Retype the lines of the records below, from the line containing "country: AU" through the line containing "latitude: 46.5511", inclusive. Leave out any pictures.

Supplied material:
::::

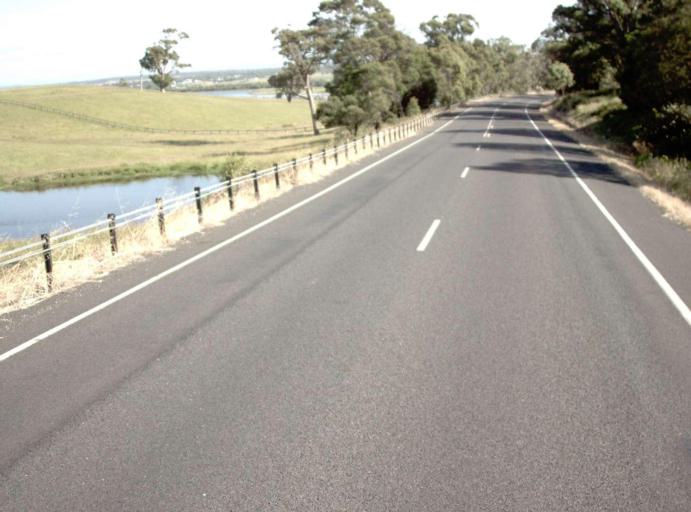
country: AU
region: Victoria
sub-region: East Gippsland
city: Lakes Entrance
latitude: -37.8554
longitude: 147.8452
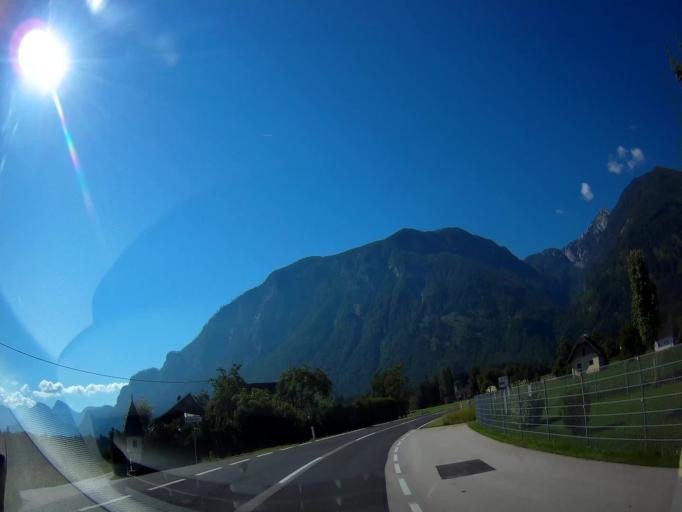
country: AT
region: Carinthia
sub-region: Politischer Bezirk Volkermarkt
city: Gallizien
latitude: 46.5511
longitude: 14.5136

::::

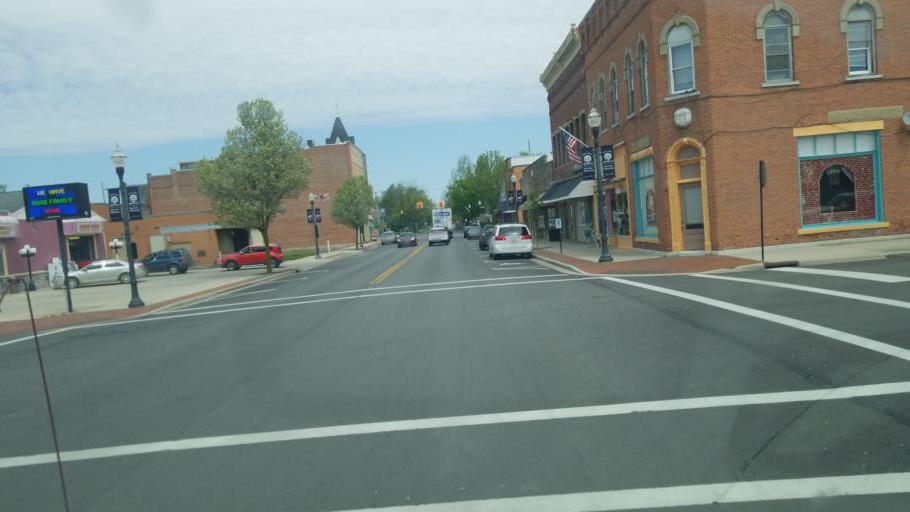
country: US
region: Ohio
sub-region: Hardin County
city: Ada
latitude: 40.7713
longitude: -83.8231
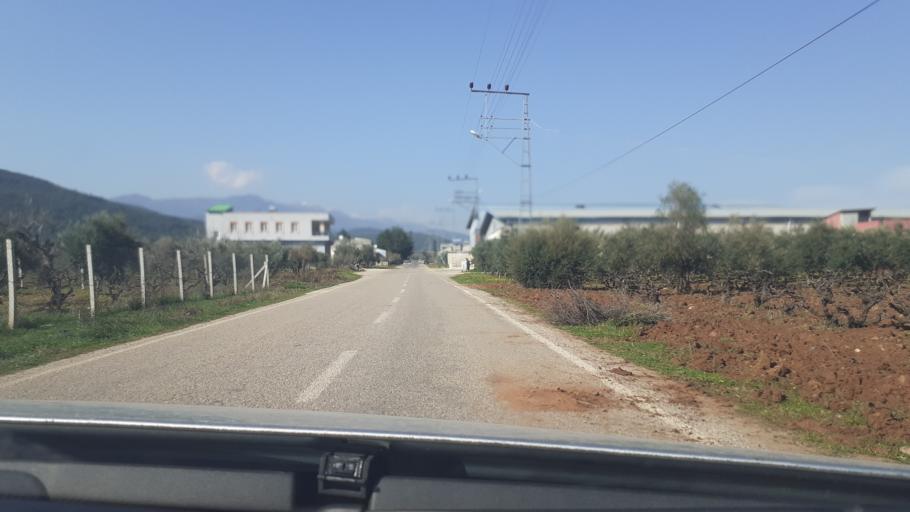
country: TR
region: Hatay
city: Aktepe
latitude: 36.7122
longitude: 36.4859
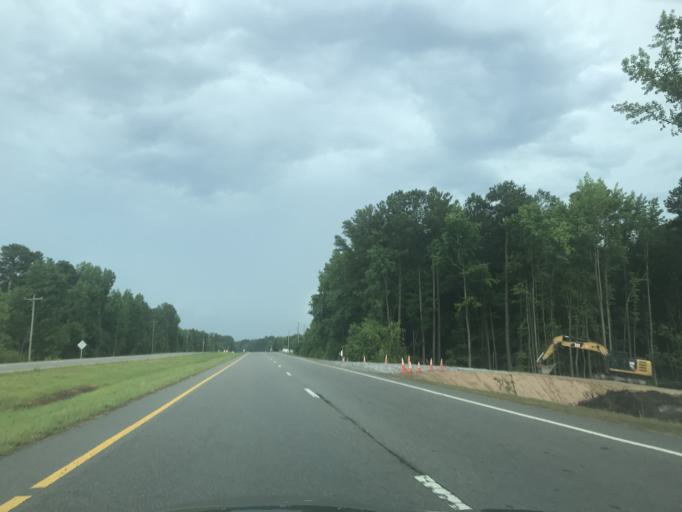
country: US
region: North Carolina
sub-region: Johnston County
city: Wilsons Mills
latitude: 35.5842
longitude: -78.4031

::::

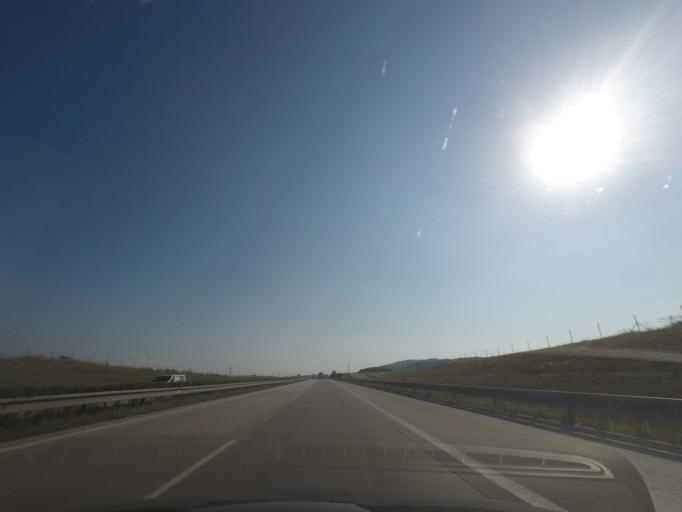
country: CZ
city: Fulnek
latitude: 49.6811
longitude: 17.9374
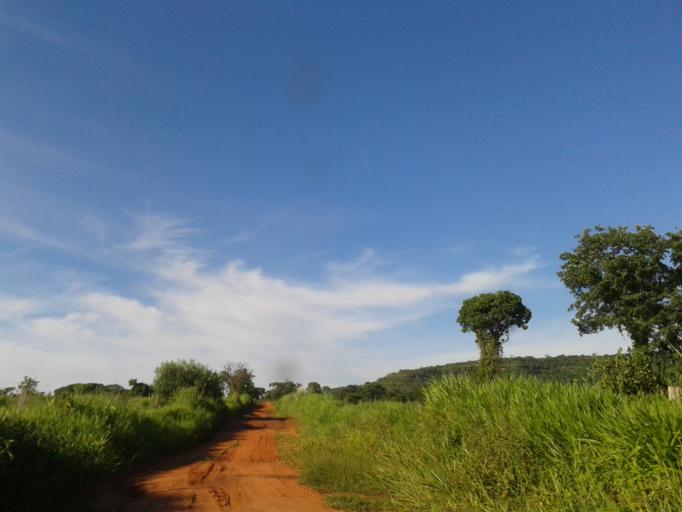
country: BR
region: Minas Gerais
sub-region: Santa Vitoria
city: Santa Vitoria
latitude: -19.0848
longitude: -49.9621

::::

Solved problem:
country: AU
region: Victoria
sub-region: East Gippsland
city: Lakes Entrance
latitude: -37.8554
longitude: 147.8452
country: AT
region: Carinthia
sub-region: Politischer Bezirk Volkermarkt
city: Gallizien
latitude: 46.5511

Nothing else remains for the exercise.